Edward M. Strait (June 23, 1930 – December 20, 2008) was an American labor leader. He was President of the Amalgamated Council of Greyhound Local Unions, representing more than 9,300 employees, and head of the Amalgamated Transit Union's bargaining unit during the strike beginning March 2, 1990, and ending in April 1993. As Council President, Strait discussed the terms of all possible negotiations with the 16 local union presidents. Believing the company was motivated by a preconceived desire to bust the union, Strait explained that "they negotiated us into a strike. I think this has been planned. The company wants to get rid of the union."

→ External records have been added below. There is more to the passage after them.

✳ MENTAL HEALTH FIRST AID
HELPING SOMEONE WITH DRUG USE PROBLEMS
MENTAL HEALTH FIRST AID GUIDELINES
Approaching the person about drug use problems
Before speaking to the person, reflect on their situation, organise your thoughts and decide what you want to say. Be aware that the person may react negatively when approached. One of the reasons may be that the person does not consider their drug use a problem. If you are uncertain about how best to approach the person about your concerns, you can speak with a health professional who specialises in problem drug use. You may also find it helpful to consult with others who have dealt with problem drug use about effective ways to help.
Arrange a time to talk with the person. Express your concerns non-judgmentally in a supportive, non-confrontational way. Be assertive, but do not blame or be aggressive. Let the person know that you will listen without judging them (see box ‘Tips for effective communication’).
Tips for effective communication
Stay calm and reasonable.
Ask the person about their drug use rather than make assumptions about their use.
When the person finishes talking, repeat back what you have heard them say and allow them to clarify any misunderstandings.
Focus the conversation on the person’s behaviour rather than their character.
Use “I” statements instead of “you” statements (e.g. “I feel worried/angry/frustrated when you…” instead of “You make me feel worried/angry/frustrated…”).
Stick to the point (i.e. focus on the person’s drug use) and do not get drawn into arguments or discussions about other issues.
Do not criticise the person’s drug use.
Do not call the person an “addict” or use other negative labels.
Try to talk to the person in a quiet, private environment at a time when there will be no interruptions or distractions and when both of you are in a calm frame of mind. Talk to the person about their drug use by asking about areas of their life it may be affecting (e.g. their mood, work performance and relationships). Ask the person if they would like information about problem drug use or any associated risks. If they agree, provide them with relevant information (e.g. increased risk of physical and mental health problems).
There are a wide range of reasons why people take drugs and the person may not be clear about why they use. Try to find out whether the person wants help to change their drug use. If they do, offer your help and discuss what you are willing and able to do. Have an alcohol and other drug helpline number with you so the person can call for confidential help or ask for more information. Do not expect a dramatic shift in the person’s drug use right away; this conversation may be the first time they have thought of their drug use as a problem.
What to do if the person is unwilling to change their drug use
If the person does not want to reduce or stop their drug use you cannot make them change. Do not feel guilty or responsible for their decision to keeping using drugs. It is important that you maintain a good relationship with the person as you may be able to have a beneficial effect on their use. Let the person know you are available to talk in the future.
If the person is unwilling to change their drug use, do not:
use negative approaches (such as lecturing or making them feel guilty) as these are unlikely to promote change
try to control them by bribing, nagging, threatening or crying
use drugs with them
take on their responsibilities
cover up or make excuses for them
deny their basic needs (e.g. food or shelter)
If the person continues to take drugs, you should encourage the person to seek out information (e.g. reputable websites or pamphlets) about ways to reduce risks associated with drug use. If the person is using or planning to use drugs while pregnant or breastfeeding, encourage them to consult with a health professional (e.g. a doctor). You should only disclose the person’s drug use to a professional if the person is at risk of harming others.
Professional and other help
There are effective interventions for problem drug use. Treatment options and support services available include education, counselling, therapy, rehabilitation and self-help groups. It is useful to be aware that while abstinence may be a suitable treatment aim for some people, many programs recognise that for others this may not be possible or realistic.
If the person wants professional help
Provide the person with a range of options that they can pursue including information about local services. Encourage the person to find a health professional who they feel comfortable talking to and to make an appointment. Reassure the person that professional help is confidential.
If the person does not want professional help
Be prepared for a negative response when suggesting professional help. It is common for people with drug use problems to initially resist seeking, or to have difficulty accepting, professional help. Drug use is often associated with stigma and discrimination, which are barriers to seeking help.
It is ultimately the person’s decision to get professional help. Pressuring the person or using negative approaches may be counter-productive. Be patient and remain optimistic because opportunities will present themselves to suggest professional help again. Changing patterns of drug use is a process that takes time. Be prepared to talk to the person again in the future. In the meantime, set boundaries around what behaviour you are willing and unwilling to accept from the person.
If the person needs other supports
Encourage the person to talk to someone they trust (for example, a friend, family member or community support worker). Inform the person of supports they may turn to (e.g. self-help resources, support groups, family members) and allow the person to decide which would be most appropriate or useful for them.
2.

Initial strike negotiations were stalled by acts of violence. While Greyhound CEO Fred Currey argued that "no American worth his salt negotiates with terrorists," Strait responded that management's failure to negotiate amounted to "putting the negotiations back into
the hands of terrorists." Shortly after Currey declared "victory" and called the strike "irrelevant," Greyhound was forced to declare bankruptcy in June, 1990, which Strait predicted in a debate with Executive Vice President and Chief Negotiator Anthony Lannie on Jim Lehrer's NewsHour.

After Greyhound declared bankruptcy, Strait was primarily concerned with obtaining seniority rehiring for the striking workers, explaining, "They promised these scabs jobs. They just don't want to negotiate seniority. If you have a dollar amount, but no seniority, you don't have a job. Without seniority you don't have anything."

Prior to the 1990 strike, Strait was active in the 1983 Greyhound strike as president of Amalgamated Transit Union Local 1098 in Washington, DC. His initial involvement with Greyhound began when he began driving buses in the 1960s.

As a labor leader, Strait was a witness at the United States Senate Subcommittee on Labor Management Relations hearing for a bill designed to strengthen protections for striking workers.

Strait died on December 20, 2008, at the age of 78.